Every entry must be set down exactly in the answer; no pictures should appear.

=== RECORDS SUPPLIED ===

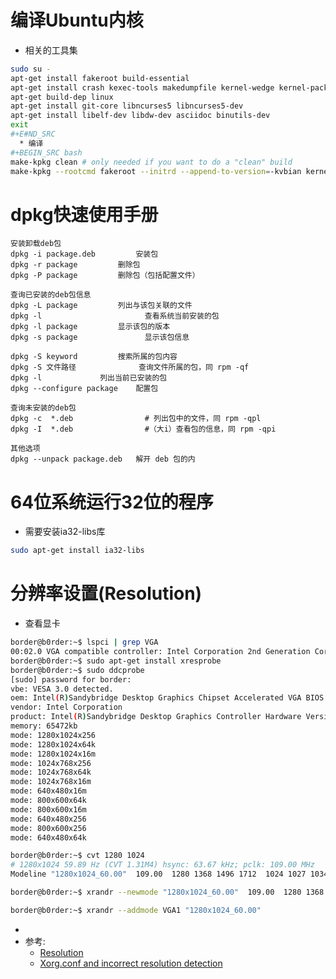 #+TITLE Linux Config

* 编译Ubuntu内核
  * 相关的工具集
#+BEGIN_SRC bash
sudo su -
apt-get install fakeroot build-essential
apt-get install crash kexec-tools makedumpfile kernel-wedge kernel-package
apt-get build-dep linux
apt-get install git-core libncurses5 libncurses5-dev
apt-get install libelf-dev libdw-dev asciidoc binutils-dev
exit
#+E#ND_SRC
  * 编译
#+BEGIN_SRC bash
make-kpkg clean # only needed if you want to do a "clean" build
make-kpkg --rootcmd fakeroot --initrd --append-to-version=-kvbian kernel-image kernel-headers
#+END_SRC


* dpkg快速使用手册
#+BEGIN_EXAMPLE
安装卸载deb包
dpkg -i package.deb         安装包
dpkg -r package         删除包
dpkg -P package         删除包（包括配置文件）

查询已安装的deb包信息
dpkg -L package         列出与该包关联的文件
dpkg -l                       查看系统当前安装的包
dpkg -l package         显示该包的版本
dpkg -s package               显示该包信息

dpkg -S keyword         搜索所属的包内容
dpkg -S 文件路径              查询文件所属的包，同 rpm -qf
dpkg -l             列出当前已安装的包
dpkg --configure package    配置包

查询未安装的deb包
dpkg -c  *.deb                # 列出包中的文件，同 rpm -qpl
dpkg -I  *.deb                #（大i）查看包的信息，同 rpm -qpi

其他选项
dpkg --unpack package.deb   解开 deb 包的内
#+END_EXAMPLE


* 64位系统运行32位的程序
  * 需要安装ia32-libs库
#+BEGIN_SRC bash
    sudo apt-get install ia32-libs
#+END_SRC

* 分辨率设置(Resolution)
  * 查看显卡
#+BEGIN_SRC bash
    border@b0rder:~$ lspci | grep VGA
    00:02.0 VGA compatible controller: Intel Corporation 2nd Generation Core Processor Family Integrated Graphics Controller (rev 09)
    border@b0rder:~$ sudo apt-get install xresprobe
    border@b0rder:~$ sudo ddcprobe 
    [sudo] password for border: 
    vbe: VESA 3.0 detected.
    oem: Intel(R)Sandybridge Desktop Graphics Chipset Accelerated VGA BIOS
    vendor: Intel Corporation
    product: Intel(R)Sandybridge Desktop Graphics Controller Hardware Version 0.0
    memory: 65472kb
    mode: 1280x1024x256
    mode: 1280x1024x64k
    mode: 1280x1024x16m
    mode: 1024x768x256
    mode: 1024x768x64k
    mode: 1024x768x16m
    mode: 640x480x16m
    mode: 800x600x64k
    mode: 800x600x16m
    mode: 640x480x256
    mode: 800x600x256
    mode: 640x480x64k

    border@b0rder:~$ cvt 1280 1024
    # 1280x1024 59.89 Hz (CVT 1.31M4) hsync: 63.67 kHz; pclk: 109.00 MHz
    Modeline "1280x1024_60.00"  109.00  1280 1368 1496 1712  1024 1027 1034 1063 -hsync +vsync

    border@b0rder:~$ xrandr --newmode "1280x1024_60.00"  109.00  1280 1368 1496 1712  1024 1027 1034 1063 -hsync +vsync

    border@b0rder:~$ xrandr --addmode VGA1 "1280x1024_60.00"
#+END_SRC
  * 
  * 参考:
    * [[https://wiki.ubuntu.com/X/Config/Resolution][Resolution]]
    * [[http://www.grenage.com/xorg.html][Xorg.conf and incorrect resolution detection]]

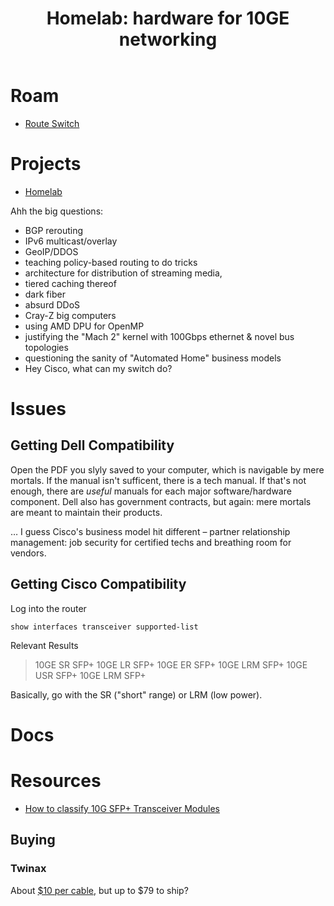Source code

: :PROPERTIES:
:ID:       30e4b2d5-438c-4017-a869-32d7f1798fbf
:END:
#+TITLE: Homelab: hardware for 10GE networking
#+CATEGORY: slips
#+TAGS:

* Roam
+ [[id:e967c669-79e5-4a1a-828e-3b1dfbec1d19][Route Switch]]

* Projects
+ [[id:48d763a8-5579-4585-a9a2-e7cbb11701fe][Homelab]]

Ahh the big questions:

+ BGP rerouting
+ IPv6 multicast/overlay
+ GeoIP/DDOS
+ teaching policy-based routing to do tricks
+ architecture for distribution of streaming media,
+ tiered caching thereof
+ dark fiber
+ absurd DDoS
+ Cray-Z big computers
+ using AMD DPU for OpenMP
+ justifying the "Mach 2" kernel with 100Gbps ethernet & novel bus topologies
+ questioning the sanity of "Automated Home" business models
+ Hey Cisco, what can my switch do?

* Issues

** Getting Dell Compatibility

Open the PDF you slyly saved to your computer, which is navigable by mere
mortals. If the manual isn't sufficent, there is a tech manual. If that's not
enough, there are /useful/ manuals for each major software/hardware component.
Dell also has government contracts, but again: mere mortals are meant to
maintain their products.

... I guess Cisco's business model hit different -- partner relationship
management: job security for certified techs and breathing room for vendors.

** Getting Cisco Compatibility

Log into the router

#+begin_src ios
show interfaces transceiver supported-list
#+end_src

Relevant Results

#+begin_quote
10GE SR SFP+
10GE LR SFP+
10GE ER SFP+
10GE LRM SFP+
10GE USR SFP+
10GE LRM SFP+
#+end_quote

Basically, go with the SR ("short" range) or LRM (low power).

* Docs

* Resources
+ [[https://community.fs.com/blog/optical-module-guide-10g-sfp-types-classification.html][How to classify 10G SFP+ Transceiver Modules]]

** Buying
*** Twinax
About [[https://www.fs.com/products/69905.html][$10 per cable]], but up to $79 to ship?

===

[EXERCISE RESULT]:
 #+TITLE Linux Config

* 编译Ubuntu内核
  * 相关的工具集
#+BEGIN_SRC bash
sudo su -
apt-get install fakeroot build-essential
apt-get install crash kexec-tools makedumpfile kernel-wedge kernel-package
apt-get build-dep linux
apt-get install git-core libncurses5 libncurses5-dev
apt-get install libelf-dev libdw-dev asciidoc binutils-dev
exit
#+E#ND_SRC
  * 编译
#+BEGIN_SRC bash
make-kpkg clean # only needed if you want to do a "clean" build
make-kpkg --rootcmd fakeroot --initrd --append-to-version=-kvbian kernel-image kernel-headers
#+END_SRC


* dpkg快速使用手册
#+BEGIN_EXAMPLE
安装卸载deb包
dpkg -i package.deb         安装包
dpkg -r package         删除包
dpkg -P package         删除包（包括配置文件）

查询已安装的deb包信息
dpkg -L package         列出与该包关联的文件
dpkg -l                       查看系统当前安装的包
dpkg -l package         显示该包的版本
dpkg -s package               显示该包信息

dpkg -S keyword         搜索所属的包内容
dpkg -S 文件路径              查询文件所属的包，同 rpm -qf
dpkg -l             列出当前已安装的包
dpkg --configure package    配置包

查询未安装的deb包
dpkg -c  *.deb                # 列出包中的文件，同 rpm -qpl
dpkg -I  *.deb                #（大i）查看包的信息，同 rpm -qpi

其他选项
dpkg --unpack package.deb   解开 deb 包的内
#+END_EXAMPLE


* 64位系统运行32位的程序
  * 需要安装ia32-libs库
#+BEGIN_SRC bash
    sudo apt-get install ia32-libs
#+END_SRC

* 分辨率设置(Resolution)
  * 查看显卡
#+BEGIN_SRC bash
    border@b0rder:~$ lspci | grep VGA
    00:02.0 VGA compatible controller: Intel Corporation 2nd Generation Core Processor Family Integrated Graphics Controller (rev 09)
    border@b0rder:~$ sudo apt-get install xresprobe
    border@b0rder:~$ sudo ddcprobe 
    [sudo] password for border: 
    vbe: VESA 3.0 detected.
    oem: Intel(R)Sandybridge Desktop Graphics Chipset Accelerated VGA BIOS
    vendor: Intel Corporation
    product: Intel(R)Sandybridge Desktop Graphics Controller Hardware Version 0.0
    memory: 65472kb
    mode: 1280x1024x256
    mode: 1280x1024x64k
    mode: 1280x1024x16m
    mode: 1024x768x256
    mode: 1024x768x64k
    mode: 1024x768x16m
    mode: 640x480x16m
    mode: 800x600x64k
    mode: 800x600x16m
    mode: 640x480x256
    mode: 800x600x256
    mode: 640x480x64k

    border@b0rder:~$ cvt 1280 1024
    # 1280x1024 59.89 Hz (CVT 1.31M4) hsync: 63.67 kHz; pclk: 109.00 MHz
    Modeline "1280x1024_60.00"  109.00  1280 1368 1496 1712  1024 1027 1034 1063 -hsync +vsync

    border@b0rder:~$ xrandr --newmode "1280x1024_60.00"  109.00  1280 1368 1496 1712  1024 1027 1034 1063 -hsync +vsync

    border@b0rder:~$ xrandr --addmode VGA1 "1280x1024_60.00"
#+END_SRC
  * 
  * 参考:
    * [[https://wiki.ubuntu.com/X/Config/Resolution][Resolution]]
    * [[http://www.grenage.com/xorg.html][Xorg.conf and incorrect resolution detection]]

Source code

: :PROPERTIES:
:ID:       30e4b2d5-438c-4017-a869-32d7f1798fbf
:END:
#+TITLE: Homelab: hardware for 10GE networking
#+CATEGORY: slips
#+TAGS:

* Roam
+ [[id:e967c669-79e5-4a1a-828e-3b1dfbec1d19][Route Switch]]

* Projects
+ [[id:48d763a8-5579-4585-a9a2-e7cbb11701fe][Homelab]]

Ahh the big questions:

+ BGP rerouting
+ IPv6 multicast/overlay
+ GeoIP/DDOS
+ teaching policy-based routing to do tricks
+ architecture for distribution of streaming media,
+ tiered caching thereof
+ dark fiber
+ absurd DDoS
+ Cray-Z big computers
+ using AMD DPU for OpenMP
+ justifying the "Mach 2" kernel with 100Gbps ethernet & novel bus topologies
+ questioning the sanity of "Automated Home" business models
+ Hey Cisco, what can my switch do?

* Issues

** Getting Dell Compatibility

Open the PDF you slyly saved to your computer, which is navigable by mere
mortals. If the manual isn't sufficent, there is a tech manual. If that's not
enough, there are /useful/ manuals for each major software/hardware component.
Dell also has government contracts, but again: mere mortals are meant to
maintain their products.

... I guess Cisco's business model hit different -- partner relationship
management: job security for certified techs and breathing room for vendors.

** Getting Cisco Compatibility

Log into the router

#+begin_src ios
show interfaces transceiver supported-list
#+end_src

Relevant Results

#+begin_quote
10GE SR SFP+
10GE LR SFP+
10GE ER SFP+
10GE LRM SFP+
10GE USR SFP+
10GE LRM SFP+
#+end_quote

Basically, go with the SR ("short" range) or LRM (low power).

* Docs

* Resources
+ [[https://community.fs.com/blog/optical-module-guide-10g-sfp-types-classification.html][How to classify 10G SFP+ Transceiver Modules]]

** Buying
*** Twinax
About [[https://www.fs.com/products/69905.html][$10 per cable]], but up to $79 to ship?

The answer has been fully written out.